[PROBLEM TO WORK ON] For each line below that contains the word "soupçonné", make a copy.
####
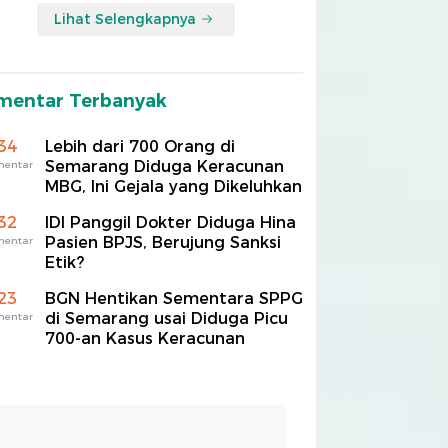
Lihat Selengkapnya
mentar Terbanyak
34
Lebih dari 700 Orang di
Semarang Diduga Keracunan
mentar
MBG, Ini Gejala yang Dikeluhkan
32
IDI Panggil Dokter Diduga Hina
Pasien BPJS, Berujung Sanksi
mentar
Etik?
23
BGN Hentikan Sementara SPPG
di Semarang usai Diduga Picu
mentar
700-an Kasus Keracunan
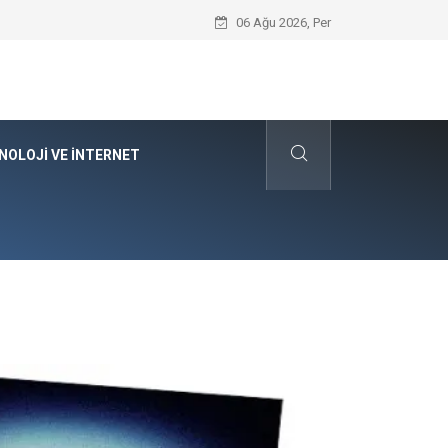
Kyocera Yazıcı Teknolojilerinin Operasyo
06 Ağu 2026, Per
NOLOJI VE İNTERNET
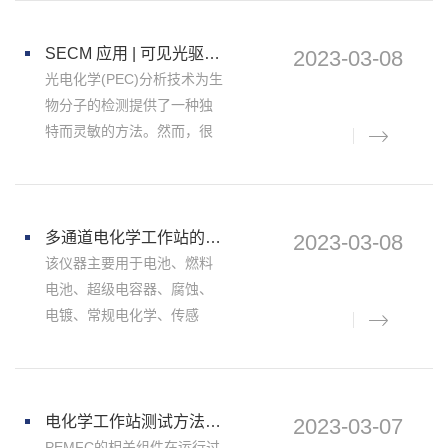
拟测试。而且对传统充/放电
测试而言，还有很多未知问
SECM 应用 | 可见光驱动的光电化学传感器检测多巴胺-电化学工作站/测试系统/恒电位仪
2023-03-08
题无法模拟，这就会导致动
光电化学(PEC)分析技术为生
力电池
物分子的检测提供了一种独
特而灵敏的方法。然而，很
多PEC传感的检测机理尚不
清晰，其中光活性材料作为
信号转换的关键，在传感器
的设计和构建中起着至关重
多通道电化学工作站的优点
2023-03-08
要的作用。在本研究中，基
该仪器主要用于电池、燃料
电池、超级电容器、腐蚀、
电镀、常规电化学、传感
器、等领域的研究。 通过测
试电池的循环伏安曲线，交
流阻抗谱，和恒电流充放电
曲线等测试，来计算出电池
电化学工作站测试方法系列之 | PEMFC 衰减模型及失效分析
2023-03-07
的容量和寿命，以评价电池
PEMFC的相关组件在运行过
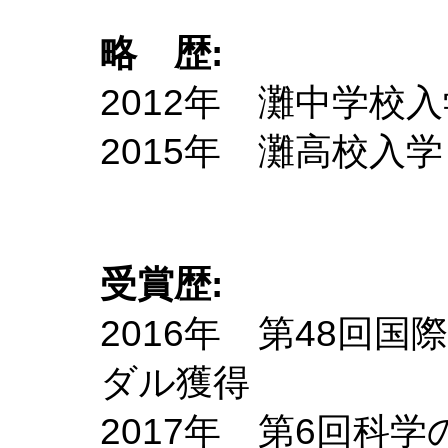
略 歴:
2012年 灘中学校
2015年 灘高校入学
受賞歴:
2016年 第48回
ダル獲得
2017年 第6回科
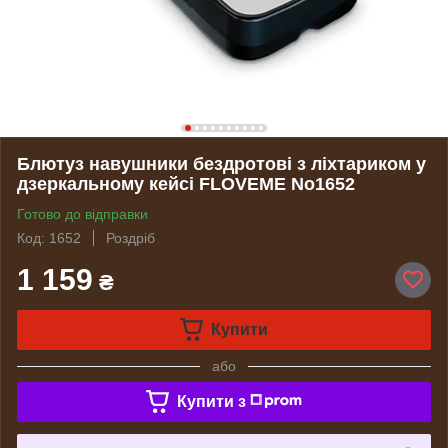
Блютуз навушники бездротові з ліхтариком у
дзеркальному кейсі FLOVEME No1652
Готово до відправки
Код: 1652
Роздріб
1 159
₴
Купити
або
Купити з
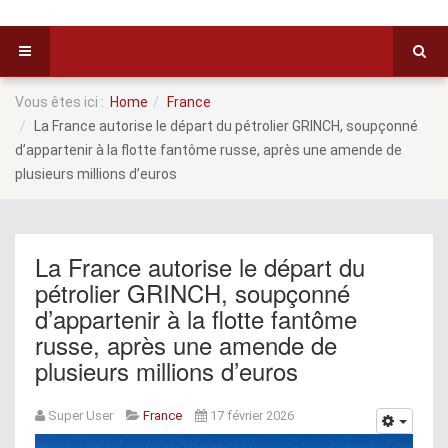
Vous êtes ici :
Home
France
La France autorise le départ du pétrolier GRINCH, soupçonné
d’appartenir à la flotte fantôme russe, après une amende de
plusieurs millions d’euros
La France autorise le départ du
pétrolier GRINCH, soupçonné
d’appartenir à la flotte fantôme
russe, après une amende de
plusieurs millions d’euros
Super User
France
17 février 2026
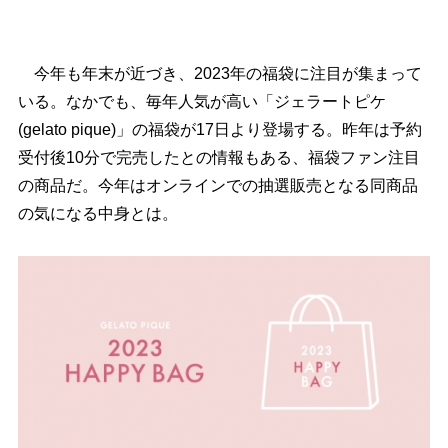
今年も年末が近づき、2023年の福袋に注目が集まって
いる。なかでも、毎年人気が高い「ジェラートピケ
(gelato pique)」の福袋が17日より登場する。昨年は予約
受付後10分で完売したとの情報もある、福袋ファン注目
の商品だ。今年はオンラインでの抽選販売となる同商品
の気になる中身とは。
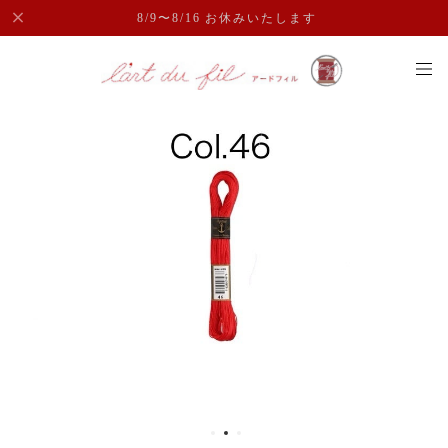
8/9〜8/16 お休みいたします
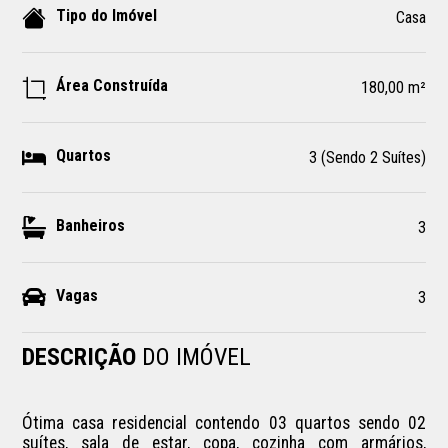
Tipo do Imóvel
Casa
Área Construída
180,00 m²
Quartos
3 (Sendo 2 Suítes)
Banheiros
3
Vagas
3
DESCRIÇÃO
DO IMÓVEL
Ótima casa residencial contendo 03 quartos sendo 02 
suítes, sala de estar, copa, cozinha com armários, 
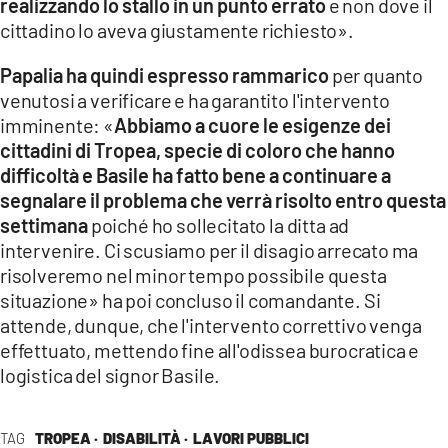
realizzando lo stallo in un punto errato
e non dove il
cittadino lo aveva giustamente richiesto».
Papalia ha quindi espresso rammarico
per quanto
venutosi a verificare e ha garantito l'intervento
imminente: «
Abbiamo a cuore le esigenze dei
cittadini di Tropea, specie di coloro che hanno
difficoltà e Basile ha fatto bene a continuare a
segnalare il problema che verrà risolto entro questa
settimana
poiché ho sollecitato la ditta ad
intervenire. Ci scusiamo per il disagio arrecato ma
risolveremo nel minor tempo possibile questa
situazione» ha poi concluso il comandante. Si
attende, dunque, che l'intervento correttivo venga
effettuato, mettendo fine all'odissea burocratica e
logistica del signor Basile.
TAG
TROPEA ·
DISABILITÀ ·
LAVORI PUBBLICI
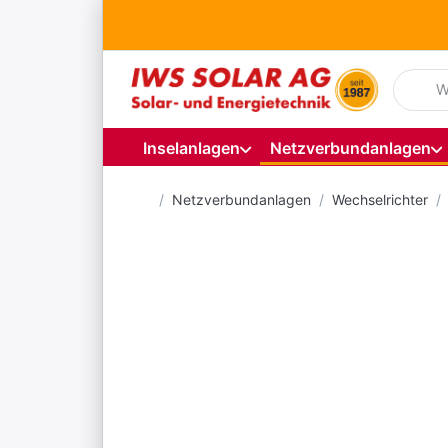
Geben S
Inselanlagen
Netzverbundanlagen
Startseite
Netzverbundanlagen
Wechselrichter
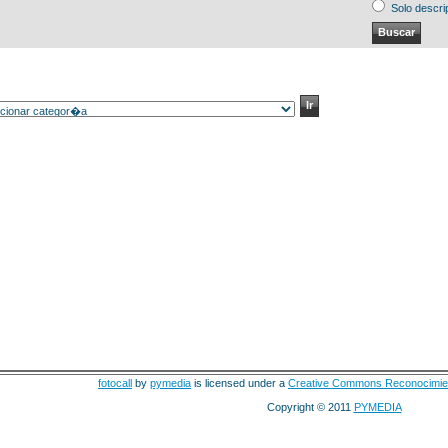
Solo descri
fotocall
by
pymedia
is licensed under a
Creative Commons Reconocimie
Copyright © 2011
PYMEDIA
####
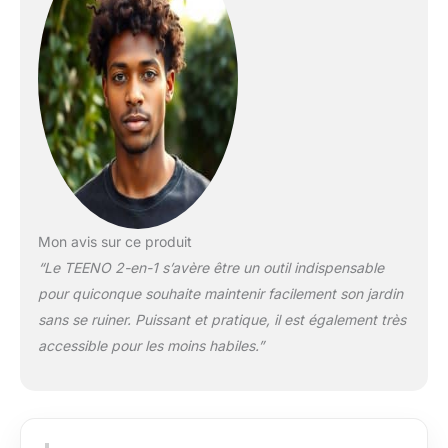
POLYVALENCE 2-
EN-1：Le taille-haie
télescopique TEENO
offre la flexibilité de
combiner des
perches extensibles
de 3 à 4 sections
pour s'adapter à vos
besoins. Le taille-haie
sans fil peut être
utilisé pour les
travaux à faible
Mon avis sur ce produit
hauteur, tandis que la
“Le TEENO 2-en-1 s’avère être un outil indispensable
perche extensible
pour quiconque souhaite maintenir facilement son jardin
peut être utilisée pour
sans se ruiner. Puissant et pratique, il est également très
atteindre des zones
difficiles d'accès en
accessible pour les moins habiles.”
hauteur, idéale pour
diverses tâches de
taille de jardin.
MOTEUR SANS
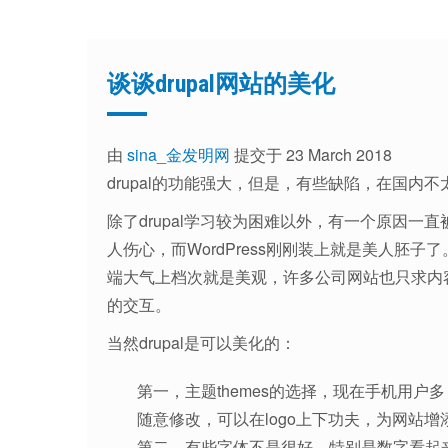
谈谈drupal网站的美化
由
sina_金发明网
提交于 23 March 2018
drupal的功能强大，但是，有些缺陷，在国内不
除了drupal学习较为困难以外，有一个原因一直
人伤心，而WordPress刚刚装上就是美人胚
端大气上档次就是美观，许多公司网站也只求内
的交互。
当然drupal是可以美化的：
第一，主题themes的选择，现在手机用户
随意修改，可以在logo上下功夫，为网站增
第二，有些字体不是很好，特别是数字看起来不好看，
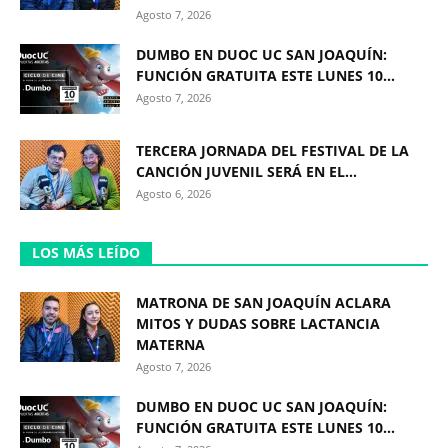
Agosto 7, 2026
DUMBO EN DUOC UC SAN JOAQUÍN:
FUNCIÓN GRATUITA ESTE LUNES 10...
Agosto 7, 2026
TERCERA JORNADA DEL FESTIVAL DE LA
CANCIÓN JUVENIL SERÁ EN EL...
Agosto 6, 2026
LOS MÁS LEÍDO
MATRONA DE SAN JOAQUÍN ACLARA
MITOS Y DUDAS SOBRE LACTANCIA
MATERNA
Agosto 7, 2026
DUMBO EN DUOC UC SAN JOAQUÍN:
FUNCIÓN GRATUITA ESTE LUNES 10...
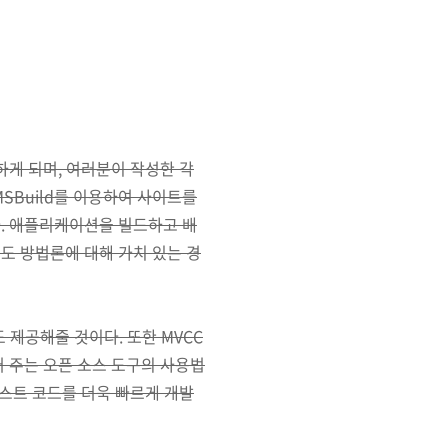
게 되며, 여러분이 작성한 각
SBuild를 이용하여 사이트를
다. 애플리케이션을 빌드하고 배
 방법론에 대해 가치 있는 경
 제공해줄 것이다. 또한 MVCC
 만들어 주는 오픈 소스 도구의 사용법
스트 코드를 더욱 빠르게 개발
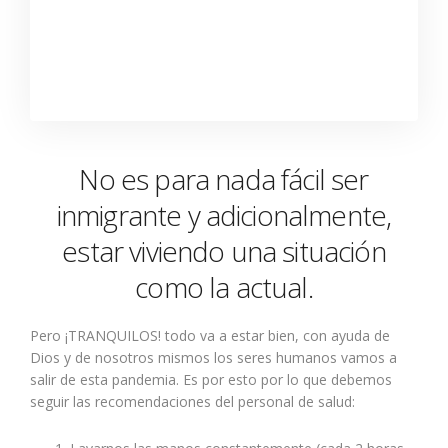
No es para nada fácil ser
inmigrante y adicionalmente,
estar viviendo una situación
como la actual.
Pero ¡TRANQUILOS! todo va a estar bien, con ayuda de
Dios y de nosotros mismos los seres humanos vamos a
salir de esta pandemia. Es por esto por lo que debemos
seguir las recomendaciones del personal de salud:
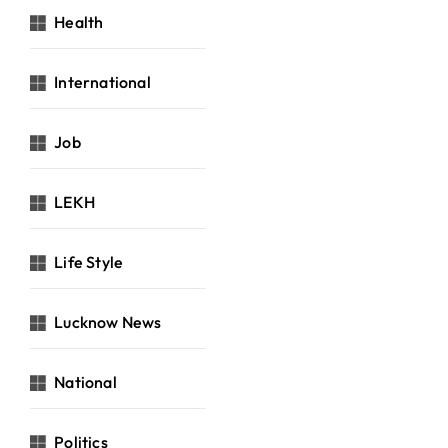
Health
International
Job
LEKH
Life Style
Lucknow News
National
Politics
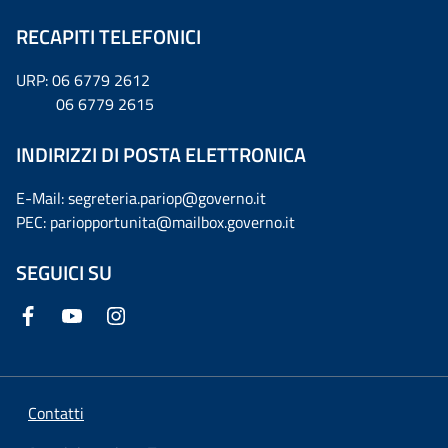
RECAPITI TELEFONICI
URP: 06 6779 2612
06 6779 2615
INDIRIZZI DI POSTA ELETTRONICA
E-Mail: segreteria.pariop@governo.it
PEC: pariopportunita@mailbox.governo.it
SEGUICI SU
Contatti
####
[SOLVED PROBLEM]
La France autorise le départ du pétrolier GRINCH, soupçonné
pétrolier GRINCH, soupçonné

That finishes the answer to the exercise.